Extract n most significant non-zero bits from int in C++ without loops

Question

I want to extract the n most significant bits from an integer in C++ and convert those n bits to an integer.

For example

int a=1200;
// its binary representation within 32 bit word-size is
// 00000000000000000000010010110000

Now I want to extract the 4 most significant digits from that representation, i.e. 1111

00000000000000000000010010110000
                     ^^^^

and convert them again to an integer (1001 in decimal = 9).

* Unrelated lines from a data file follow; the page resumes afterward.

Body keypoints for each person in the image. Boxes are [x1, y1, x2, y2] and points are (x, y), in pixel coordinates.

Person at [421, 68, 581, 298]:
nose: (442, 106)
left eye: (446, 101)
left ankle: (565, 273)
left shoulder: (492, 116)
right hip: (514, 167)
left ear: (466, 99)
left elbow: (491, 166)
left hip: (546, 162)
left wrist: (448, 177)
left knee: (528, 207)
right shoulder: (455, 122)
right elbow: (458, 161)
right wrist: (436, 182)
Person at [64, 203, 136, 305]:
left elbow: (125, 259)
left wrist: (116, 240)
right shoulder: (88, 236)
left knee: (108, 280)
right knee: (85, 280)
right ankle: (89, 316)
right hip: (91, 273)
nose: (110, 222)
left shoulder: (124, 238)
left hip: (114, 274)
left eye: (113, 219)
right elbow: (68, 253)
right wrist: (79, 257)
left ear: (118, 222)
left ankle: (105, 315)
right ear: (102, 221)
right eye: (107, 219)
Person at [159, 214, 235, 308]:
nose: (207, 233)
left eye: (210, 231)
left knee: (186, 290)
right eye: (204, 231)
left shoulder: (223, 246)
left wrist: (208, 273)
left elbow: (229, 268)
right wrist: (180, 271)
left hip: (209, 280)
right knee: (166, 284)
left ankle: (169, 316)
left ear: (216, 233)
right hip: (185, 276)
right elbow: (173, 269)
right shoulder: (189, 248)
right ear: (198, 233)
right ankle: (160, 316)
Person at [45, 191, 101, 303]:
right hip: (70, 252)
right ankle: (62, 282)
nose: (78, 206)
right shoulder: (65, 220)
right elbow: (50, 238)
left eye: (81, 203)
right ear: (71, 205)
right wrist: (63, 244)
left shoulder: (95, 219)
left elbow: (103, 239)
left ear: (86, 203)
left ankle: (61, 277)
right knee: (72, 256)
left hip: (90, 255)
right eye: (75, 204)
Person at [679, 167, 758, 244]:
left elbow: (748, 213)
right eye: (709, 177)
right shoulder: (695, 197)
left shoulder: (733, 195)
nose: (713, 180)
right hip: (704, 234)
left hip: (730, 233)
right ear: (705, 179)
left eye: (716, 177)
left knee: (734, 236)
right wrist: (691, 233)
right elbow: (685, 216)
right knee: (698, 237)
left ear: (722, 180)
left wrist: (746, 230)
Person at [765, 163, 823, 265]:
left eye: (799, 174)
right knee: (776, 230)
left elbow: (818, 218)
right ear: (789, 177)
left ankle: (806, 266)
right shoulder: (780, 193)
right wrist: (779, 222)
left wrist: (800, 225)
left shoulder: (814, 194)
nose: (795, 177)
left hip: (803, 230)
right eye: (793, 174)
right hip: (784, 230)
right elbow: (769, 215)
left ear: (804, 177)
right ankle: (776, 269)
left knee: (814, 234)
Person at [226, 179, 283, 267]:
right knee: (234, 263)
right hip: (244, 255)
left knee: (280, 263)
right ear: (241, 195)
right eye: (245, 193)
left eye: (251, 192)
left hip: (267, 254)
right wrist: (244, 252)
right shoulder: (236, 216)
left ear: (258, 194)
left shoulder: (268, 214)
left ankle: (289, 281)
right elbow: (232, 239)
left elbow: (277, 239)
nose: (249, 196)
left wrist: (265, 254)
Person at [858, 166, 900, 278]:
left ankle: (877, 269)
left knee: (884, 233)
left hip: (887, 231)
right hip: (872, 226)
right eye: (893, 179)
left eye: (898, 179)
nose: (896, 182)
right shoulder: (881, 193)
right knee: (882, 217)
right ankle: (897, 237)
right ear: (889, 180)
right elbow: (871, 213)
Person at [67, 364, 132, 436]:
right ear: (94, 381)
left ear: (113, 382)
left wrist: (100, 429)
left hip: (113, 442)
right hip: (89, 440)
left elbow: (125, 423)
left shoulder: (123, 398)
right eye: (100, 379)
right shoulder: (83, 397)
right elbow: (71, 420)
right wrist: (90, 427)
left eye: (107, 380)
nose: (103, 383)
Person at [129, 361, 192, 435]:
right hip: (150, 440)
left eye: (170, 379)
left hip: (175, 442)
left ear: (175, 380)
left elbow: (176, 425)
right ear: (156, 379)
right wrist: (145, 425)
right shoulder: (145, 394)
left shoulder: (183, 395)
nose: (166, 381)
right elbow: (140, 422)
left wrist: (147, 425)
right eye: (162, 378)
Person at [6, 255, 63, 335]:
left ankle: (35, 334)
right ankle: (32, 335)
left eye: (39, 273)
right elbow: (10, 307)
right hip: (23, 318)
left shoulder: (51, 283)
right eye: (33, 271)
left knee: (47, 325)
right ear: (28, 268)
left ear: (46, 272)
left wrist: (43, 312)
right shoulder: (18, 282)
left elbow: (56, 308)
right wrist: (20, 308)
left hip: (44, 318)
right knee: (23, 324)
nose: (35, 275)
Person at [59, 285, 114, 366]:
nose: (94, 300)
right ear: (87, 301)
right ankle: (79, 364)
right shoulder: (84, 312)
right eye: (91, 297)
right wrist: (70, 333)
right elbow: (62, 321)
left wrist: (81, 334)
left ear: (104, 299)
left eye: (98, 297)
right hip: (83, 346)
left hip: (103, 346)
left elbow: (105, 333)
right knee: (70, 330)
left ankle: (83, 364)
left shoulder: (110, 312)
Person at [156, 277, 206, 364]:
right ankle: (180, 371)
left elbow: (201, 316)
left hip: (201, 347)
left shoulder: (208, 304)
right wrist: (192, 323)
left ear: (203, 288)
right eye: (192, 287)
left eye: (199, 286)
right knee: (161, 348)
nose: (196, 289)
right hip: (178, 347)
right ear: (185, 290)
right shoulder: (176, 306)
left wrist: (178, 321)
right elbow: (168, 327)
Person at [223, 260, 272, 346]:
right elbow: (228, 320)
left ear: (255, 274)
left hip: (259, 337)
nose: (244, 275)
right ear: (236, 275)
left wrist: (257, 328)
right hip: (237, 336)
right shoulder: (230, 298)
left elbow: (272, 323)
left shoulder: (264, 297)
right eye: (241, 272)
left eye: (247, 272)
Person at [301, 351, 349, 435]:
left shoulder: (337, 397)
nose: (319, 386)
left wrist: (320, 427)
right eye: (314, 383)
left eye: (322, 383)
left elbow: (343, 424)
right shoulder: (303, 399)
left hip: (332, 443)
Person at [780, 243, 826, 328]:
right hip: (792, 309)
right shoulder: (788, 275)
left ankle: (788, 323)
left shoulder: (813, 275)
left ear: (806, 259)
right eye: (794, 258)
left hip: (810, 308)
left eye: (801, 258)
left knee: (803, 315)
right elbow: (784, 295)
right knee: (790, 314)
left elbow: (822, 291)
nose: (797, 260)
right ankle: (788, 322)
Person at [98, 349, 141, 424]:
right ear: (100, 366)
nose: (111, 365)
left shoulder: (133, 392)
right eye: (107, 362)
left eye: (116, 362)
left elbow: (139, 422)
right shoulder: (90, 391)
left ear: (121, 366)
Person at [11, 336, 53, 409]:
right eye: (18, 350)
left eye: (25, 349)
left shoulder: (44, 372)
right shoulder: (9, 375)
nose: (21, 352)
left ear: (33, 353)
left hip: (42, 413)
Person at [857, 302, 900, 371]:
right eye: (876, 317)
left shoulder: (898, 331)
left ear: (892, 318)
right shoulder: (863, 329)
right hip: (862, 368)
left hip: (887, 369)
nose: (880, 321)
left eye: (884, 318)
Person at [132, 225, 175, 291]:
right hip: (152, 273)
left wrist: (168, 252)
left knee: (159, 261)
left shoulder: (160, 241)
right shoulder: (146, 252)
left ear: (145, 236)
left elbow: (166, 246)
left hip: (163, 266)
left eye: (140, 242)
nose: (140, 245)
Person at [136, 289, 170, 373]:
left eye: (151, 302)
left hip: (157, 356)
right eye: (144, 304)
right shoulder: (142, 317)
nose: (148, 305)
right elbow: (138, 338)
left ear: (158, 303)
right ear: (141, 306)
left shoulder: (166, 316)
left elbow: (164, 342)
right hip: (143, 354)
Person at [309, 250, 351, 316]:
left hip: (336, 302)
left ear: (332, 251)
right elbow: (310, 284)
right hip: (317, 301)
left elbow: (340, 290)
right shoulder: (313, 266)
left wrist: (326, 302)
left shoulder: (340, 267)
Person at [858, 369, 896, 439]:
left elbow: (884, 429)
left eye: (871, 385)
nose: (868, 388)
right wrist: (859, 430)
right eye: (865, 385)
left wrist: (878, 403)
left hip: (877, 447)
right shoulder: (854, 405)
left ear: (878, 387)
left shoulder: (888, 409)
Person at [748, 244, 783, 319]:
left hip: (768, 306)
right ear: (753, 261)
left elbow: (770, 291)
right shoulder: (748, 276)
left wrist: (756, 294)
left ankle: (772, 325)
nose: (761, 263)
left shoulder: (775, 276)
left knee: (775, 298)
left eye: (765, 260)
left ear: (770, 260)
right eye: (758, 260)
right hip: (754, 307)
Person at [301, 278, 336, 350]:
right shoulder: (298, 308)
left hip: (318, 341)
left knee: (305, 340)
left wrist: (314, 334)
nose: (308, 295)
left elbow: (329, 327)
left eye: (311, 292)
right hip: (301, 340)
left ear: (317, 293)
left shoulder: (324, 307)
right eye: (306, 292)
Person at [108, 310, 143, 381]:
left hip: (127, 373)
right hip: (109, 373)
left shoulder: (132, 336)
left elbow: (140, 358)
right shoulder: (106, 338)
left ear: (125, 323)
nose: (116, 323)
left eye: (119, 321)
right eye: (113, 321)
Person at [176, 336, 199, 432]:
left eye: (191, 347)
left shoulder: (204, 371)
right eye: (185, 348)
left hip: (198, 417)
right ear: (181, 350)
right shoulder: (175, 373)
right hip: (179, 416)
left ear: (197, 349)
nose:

How is possible with a simple c++ function without loops?

Answer 1

Some processors have an instruction to count the leading binary zeros of an integer, and some compilers have instrinsics to allow you to use that instruction. For example, using GCC:

uint32_t significant_bits(uint32_t value, unsigned bits) {
    unsigned leading_zeros = __builtin_clz(value);
    unsigned highest_bit = 32 - leading_zeros;
    unsigned lowest_bit = highest_bit - bits;

    return value >> lowest_bit;
}

For simplicity, I left out checks that the requested number of bits are available. For Microsoft's compiler, the intrinsic is called __lzcnt.

If your compiler doesn't provide that intrinsic, and you processor doesn't have a suitable instruction, then one way to count the zeros quickly is with a binary search:

unsigned leading_zeros(int32_t value) {
    unsigned count = 0;
    if ((value & 0xffff0000u) == 0) {
        count += 16;
        value <<= 16;
    }
    if ((value & 0xff000000u) == 0) {
        count += 8;
        value <<= 8;
    }
    if ((value & 0xf0000000u) == 0) {
        count += 4;
        value <<= 4;
    }
    if ((value & 0xc0000000u) == 0) {
        count += 2;
        value <<= 2;
    }
    if ((value & 0x80000000u) == 0) {
        count += 1;
    }
    return count;
}